## PROBLEM TO SOLVE
Please continue the text on Web3 and decentralized identity from where it stops.
(TEXT SHOWN begins)
Web3 and Reputation

Web3 is based on the premise that each internet user will have a unique internet identifier, like an email address, that can be natively linked to any piece of software and stored on a blockchain. As part of someone's "decentralized identity," a portion of a person's online activity would then be "on the chain," meaning that it would be public and easily searchable via their individual crypto wallet.

Identity Management Issue

With such a decentralized identity — a readable history unique to each person — one's crypto wallet would function as a sort of profile, similar to Facebook or LinkedIn. But unlike web2 profiles, decentralized identities are backed by hard evidence: a permanent, timestamped record of a person's accomplishments, contributions, interests, and activities to date.

If decentralized identity were widely adopted, people could carry their whole selves with them as they traverse cyberspace: their affinities and experiences are reflected by what they've created, contributed to, earned, and owned online, no matter the specific platform. Moreover, it would bring us closer to how things work in the physical world, where our possessions and reputations are attached to us rather than to the spaces we occupy; we can take them with us and use them however we please.
(TEXT SHOWN ends)
(EXTRACTED ENTRIES begins)
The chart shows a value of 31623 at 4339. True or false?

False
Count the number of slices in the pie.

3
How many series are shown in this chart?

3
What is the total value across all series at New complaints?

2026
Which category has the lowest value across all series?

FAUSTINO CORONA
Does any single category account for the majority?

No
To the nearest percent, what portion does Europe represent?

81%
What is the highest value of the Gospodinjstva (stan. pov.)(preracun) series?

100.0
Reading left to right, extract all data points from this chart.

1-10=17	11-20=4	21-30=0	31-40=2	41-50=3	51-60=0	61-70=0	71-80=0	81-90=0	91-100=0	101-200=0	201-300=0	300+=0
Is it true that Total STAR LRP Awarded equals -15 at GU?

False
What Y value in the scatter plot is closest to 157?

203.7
(EXTRACTED ENTRIES ends)
## WRITTEN ANSWER
While it might sound far-fetched today, a real opportunity is leveraging an on-chain reputation for off-chain uses. In the creator economy, for instance, we might see a web3 version of YouTube where the videos don't belong to the platform but to the creator. So the creator could bring their videos to any online space and reap any value tied to those assets. Likewise, on-chain data could be used to gauge engagement or interest in specific creators or brands. A music artist, for example, could quickly identify their top fans based on platform-agnostic, on-chain interactions and reward them with exclusive access or other perks. Finally, decentralized identity could enable an internet-native credit score in the financial realm, which might have applications for issuing loans, performing tenant checks, establishing credit, and beyond.

Decentralized Identity

Suppose decentralized identity is the future of the web. In that case, the contributions you accumulate in your crypto wallet — the articles you write, the content you curate, or the things you buy — will become significant. They'll become the carrier signals of who you are online and the basis for your reputation.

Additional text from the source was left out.